_WHAT TO DO_: Can you rewrite all the records below with "top-left" swapped for "upper-left" and everything else unchanged, leaving the pictures out of your answer?

(Records taken from a dataset)
============================================================
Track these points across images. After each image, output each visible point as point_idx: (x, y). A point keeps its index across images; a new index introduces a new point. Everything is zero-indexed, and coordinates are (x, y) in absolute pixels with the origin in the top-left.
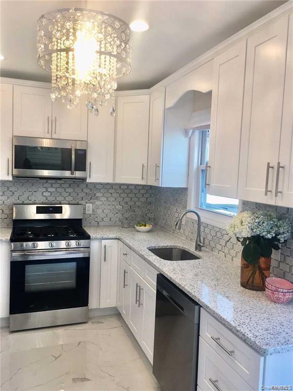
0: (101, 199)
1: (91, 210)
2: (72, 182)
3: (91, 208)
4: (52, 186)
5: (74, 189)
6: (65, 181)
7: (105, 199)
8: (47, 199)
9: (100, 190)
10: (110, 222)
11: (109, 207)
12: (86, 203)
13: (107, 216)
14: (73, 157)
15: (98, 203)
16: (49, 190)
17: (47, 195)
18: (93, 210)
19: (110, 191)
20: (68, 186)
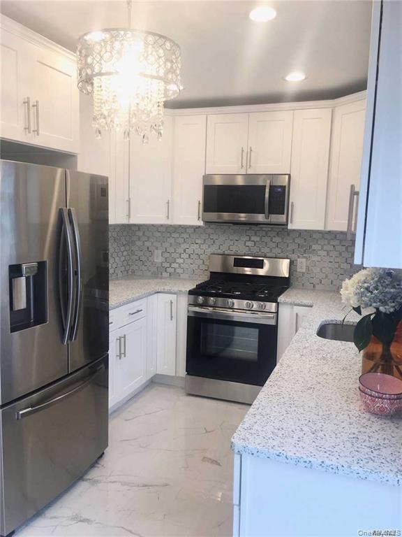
0: (319, 253)
1: (304, 268)
2: (281, 230)
3: (304, 264)
4: (256, 234)
5: (283, 239)
6: (272, 228)
7: (325, 253)
8: (250, 250)
9: (317, 240)
10: (331, 286)
11: (330, 265)
12: (299, 257)
13: (327, 276)
14: (267, 195)
15: (315, 258)
16: (253, 238)
17: (250, 245)
18: (308, 268)
19: (332, 242)
20: (275, 234)
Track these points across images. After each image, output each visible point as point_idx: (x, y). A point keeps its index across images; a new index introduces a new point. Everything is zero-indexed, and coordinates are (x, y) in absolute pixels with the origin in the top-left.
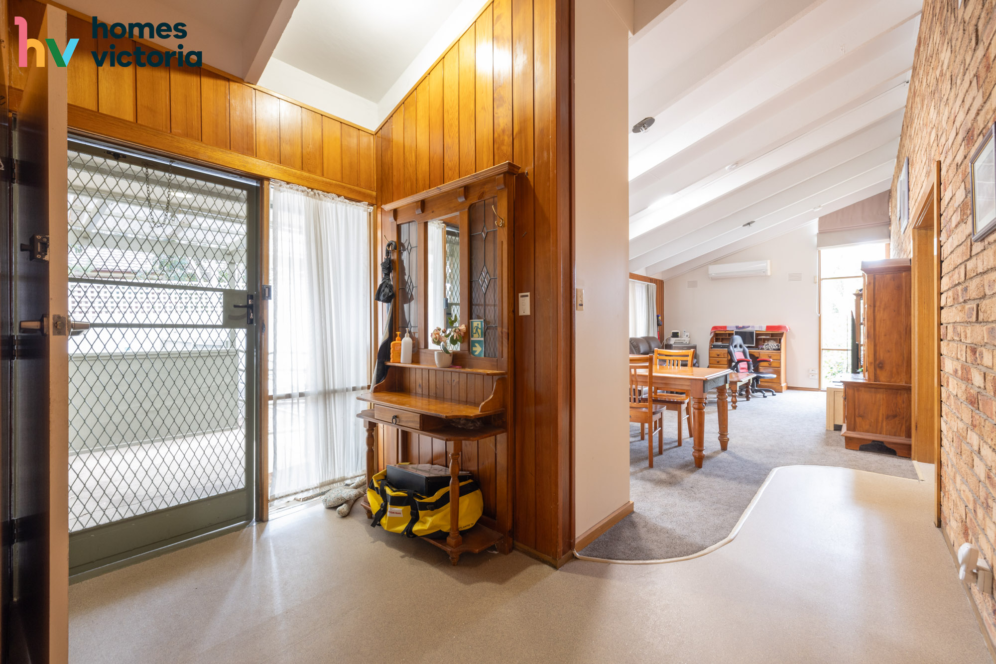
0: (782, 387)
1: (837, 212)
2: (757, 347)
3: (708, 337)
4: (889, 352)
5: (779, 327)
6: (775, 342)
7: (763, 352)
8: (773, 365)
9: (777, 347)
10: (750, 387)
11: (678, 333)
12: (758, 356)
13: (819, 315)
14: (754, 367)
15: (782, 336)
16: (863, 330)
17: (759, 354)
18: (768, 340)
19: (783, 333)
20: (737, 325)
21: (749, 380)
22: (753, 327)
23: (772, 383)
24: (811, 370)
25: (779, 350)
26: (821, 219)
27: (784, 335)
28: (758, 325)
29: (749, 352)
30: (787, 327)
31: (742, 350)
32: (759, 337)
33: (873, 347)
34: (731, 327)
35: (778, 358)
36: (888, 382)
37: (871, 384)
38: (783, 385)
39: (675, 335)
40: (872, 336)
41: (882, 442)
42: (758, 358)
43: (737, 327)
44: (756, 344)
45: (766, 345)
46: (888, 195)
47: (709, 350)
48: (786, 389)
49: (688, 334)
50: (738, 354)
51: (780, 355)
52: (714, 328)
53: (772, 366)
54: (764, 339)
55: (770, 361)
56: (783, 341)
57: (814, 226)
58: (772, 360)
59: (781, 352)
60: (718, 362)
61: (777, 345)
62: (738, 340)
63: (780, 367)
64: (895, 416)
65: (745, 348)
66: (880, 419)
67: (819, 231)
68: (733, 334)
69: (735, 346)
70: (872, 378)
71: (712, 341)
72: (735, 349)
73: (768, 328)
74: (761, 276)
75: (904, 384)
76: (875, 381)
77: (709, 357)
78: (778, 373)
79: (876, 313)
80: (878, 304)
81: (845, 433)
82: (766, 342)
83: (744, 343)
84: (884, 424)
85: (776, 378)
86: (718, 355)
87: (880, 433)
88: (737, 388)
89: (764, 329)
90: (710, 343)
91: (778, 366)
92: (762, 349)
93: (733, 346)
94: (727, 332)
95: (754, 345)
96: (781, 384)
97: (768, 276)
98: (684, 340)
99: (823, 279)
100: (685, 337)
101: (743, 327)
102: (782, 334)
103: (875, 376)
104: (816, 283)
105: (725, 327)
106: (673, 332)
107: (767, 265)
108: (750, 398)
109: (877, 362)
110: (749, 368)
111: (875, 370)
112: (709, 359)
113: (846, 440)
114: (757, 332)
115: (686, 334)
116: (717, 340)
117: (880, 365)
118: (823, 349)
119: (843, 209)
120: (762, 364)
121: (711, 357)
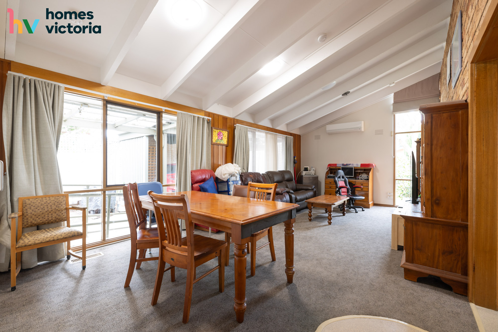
============================================================
_WRITTEN RESPONSE_:
Track these points across images. After each image, output each visible point as point_idx: (x, y). A point keeps its index across images; a new index introduces a new point. Everything is zero-indexed, and coordinates are (x, y) in absolute pixels with the origin in the upper-left.
0: (101, 199)
1: (91, 210)
2: (72, 182)
3: (91, 208)
4: (52, 186)
5: (74, 189)
6: (65, 181)
7: (105, 199)
8: (47, 199)
9: (100, 190)
10: (110, 222)
11: (109, 207)
12: (86, 203)
13: (107, 216)
14: (73, 157)
15: (98, 203)
16: (49, 190)
17: (47, 195)
18: (93, 210)
19: (110, 191)
20: (68, 186)
0: (319, 253)
1: (304, 268)
2: (281, 230)
3: (304, 264)
4: (256, 234)
5: (283, 239)
6: (272, 228)
7: (325, 253)
8: (250, 250)
9: (317, 240)
10: (331, 286)
11: (330, 265)
12: (299, 257)
13: (327, 276)
14: (267, 195)
15: (315, 258)
16: (253, 238)
17: (250, 245)
18: (308, 268)
19: (332, 242)
20: (275, 234)
Track these points across images. After each image, output each visible point as point_idx: (x, y). A point keeps its index across images; a new index introduces a new point. Everything is zero-indexed, and coordinates are (x, y) in absolute pixels with the origin in the upper-left.
0: (782, 387)
1: (837, 212)
2: (757, 347)
3: (708, 337)
4: (889, 352)
5: (779, 327)
6: (775, 342)
7: (763, 352)
8: (773, 365)
9: (777, 347)
10: (750, 387)
11: (678, 333)
12: (758, 356)
13: (819, 315)
14: (754, 367)
15: (782, 336)
16: (863, 330)
17: (759, 354)
18: (768, 340)
19: (783, 333)
20: (737, 325)
21: (749, 380)
22: (753, 327)
23: (772, 383)
24: (811, 370)
25: (779, 350)
26: (821, 219)
27: (784, 335)
28: (758, 325)
29: (749, 352)
30: (787, 327)
31: (742, 350)
32: (759, 337)
33: (873, 347)
34: (731, 327)
35: (778, 358)
36: (888, 382)
37: (871, 384)
38: (783, 385)
39: (675, 335)
40: (872, 336)
41: (882, 442)
42: (758, 358)
43: (737, 327)
44: (756, 344)
45: (766, 345)
46: (888, 195)
47: (709, 350)
48: (786, 389)
49: (688, 334)
50: (738, 354)
51: (780, 355)
52: (714, 328)
53: (772, 366)
54: (764, 339)
55: (770, 361)
56: (783, 341)
57: (814, 226)
58: (772, 360)
59: (781, 352)
60: (718, 362)
61: (777, 345)
62: (738, 340)
63: (780, 367)
64: (895, 416)
65: (745, 348)
66: (880, 419)
67: (819, 231)
68: (733, 334)
69: (735, 346)
70: (872, 378)
71: (712, 341)
72: (735, 349)
73: (768, 328)
74: (761, 276)
75: (904, 384)
76: (875, 381)
77: (709, 357)
78: (778, 373)
79: (876, 313)
80: (878, 304)
81: (845, 433)
82: (766, 342)
83: (744, 343)
84: (884, 424)
85: (776, 378)
86: (718, 355)
87: (880, 433)
88: (737, 388)
89: (764, 329)
90: (710, 343)
91: (778, 366)
92: (762, 349)
93: (733, 346)
94: (727, 332)
95: (754, 345)
96: (781, 384)
97: (768, 276)
98: (684, 340)
99: (823, 279)
100: (685, 337)
101: (743, 327)
102: (782, 334)
103: (875, 376)
104: (816, 283)
105: (725, 327)
106: (673, 332)
107: (767, 265)
108: (750, 398)
109: (877, 362)
110: (749, 368)
111: (875, 370)
112: (709, 359)
113: (846, 440)
114: (757, 332)
115: (686, 334)
116: (717, 340)
117: (880, 365)
118: (823, 349)
119: (843, 209)
120: (762, 364)
121: (711, 357)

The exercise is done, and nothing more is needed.